Fight Club est une très bonne critique du mode de vie occidental. Le personnage principal est une image simplifiée du citoyen moyen qui a un travail ordinaire et qui a comme seul but dans la vie de s’acheter des objets pour son appartement. Les occidentaux sont experts pour se créer des besoins. Les publicités sont d’ailleurs les principales coupables en nous promettant du bonheur si on achète de leurs produits, même si nous le sommes tout autant en se laissant berner par celles-ci. Comme dit Tyler : « On nous allèche avec des accessoires et des voitures, on fait des bouleaux qu’on déteste afin de pouvoir s’acheter des trucs inutiles ». En fait, qui n’a jamais rêvé de gagner un million de dollars ou d’avoir un meilleur salaire? Et pourquoi? Pour avoir une meilleure vie? Donc, si on se fit à ces valeurs, avoir la dernière télévision ou une auto de l’année, c’est avoir une meilleure vie. Bon, certains répondront certainement oui à cette affirmation et je suis moi-même attiré vers cette réponse, mais il faut dire que nous vivons avec ces valeurs depuis notre enfance et que nous n’avons jamais connu autre chose. Mais, si on y pense vraiment, on sait que la réponse est non. Ce besoin de consommer est d’ailleurs augmenté dans notre société parce qu’on passe notre vie à envier nos voisins. Les grandes ventes des jeux de hasards et la popularité des jeux télévisés ou de la téléréalité ne font que renforcer ce que j’avance.

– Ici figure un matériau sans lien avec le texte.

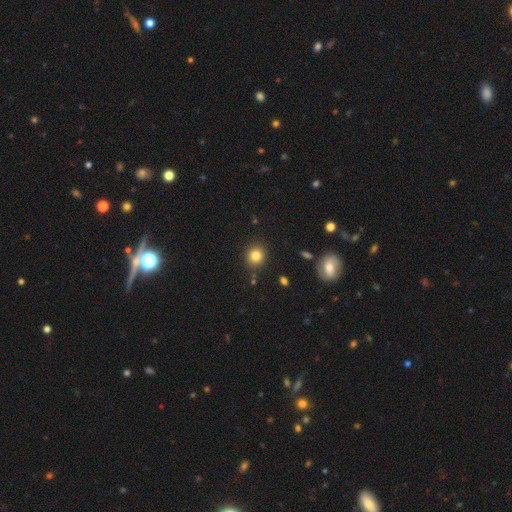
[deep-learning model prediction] Smooth or featured: smooth — 82% (star or artifact — 11%)
How rounded: round — 84% (in between — 15%)
Merging: none — 87% (minor disturbance — 8%)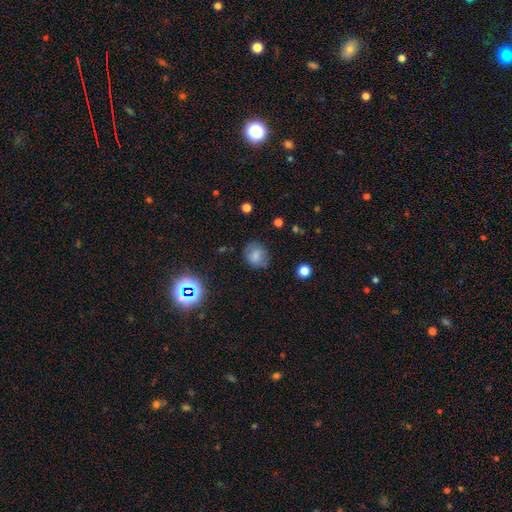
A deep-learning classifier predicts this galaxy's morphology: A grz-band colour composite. It shows a smooth galaxy with no disk features (75%) that is round (64%). Merging: none (75%).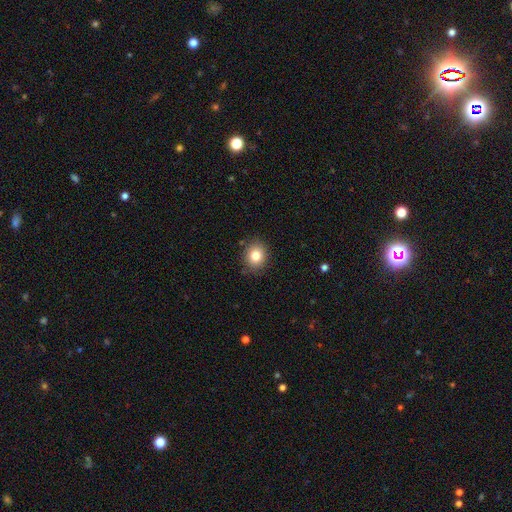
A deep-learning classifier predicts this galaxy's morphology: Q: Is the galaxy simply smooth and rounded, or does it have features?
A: smooth — 81%.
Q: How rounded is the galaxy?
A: round — 69%.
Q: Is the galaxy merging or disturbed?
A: none — 86%.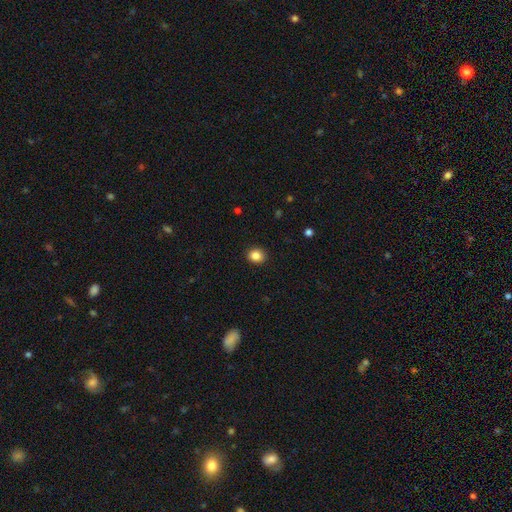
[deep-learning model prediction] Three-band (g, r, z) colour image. It shows a smooth galaxy with no disk features (85%) that is round (73%). Merging: none (91%).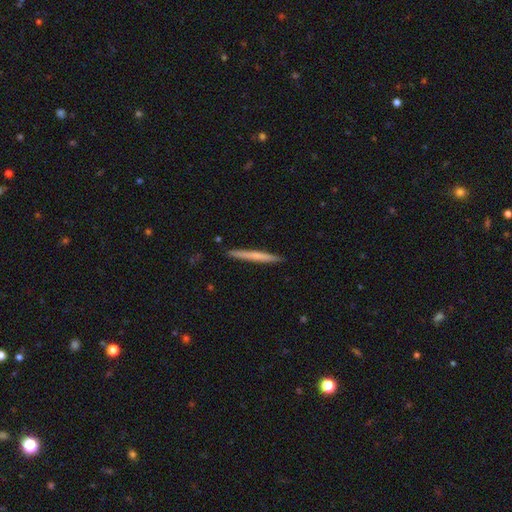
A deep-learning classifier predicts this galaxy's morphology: smooth 58%, featured or disk 37%, star or artifact 5%. Down the decision tree: how rounded — cigar-shaped (97%); merging — none (92%).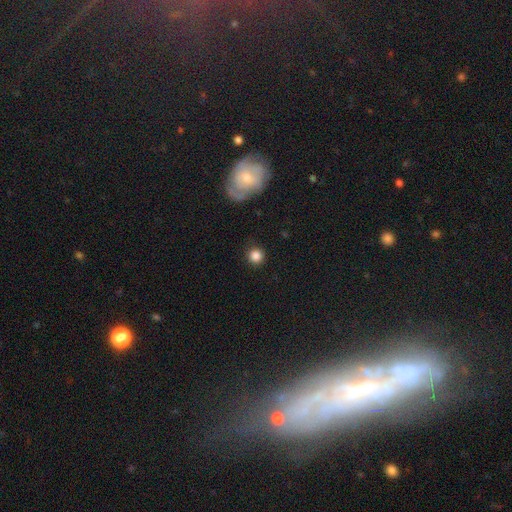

Par contre, ce qui est ironique avec Fight Club, c’est qu’il critique le système dans lequel il a été créé, ce qui m’amène à vous dire de prendre ce film avec un grain de sel. C’est bien si ce film vous fait réfléchir sur notre système de surconsommation, mais il ne faudrait pas se laisser convaincre par son côté anarchique et violent. Pour conclure, je vous conseil vivement d’écouter ce film surtout pour le choc qu’il nous donne, mais également pour son côté divertissement très réussi.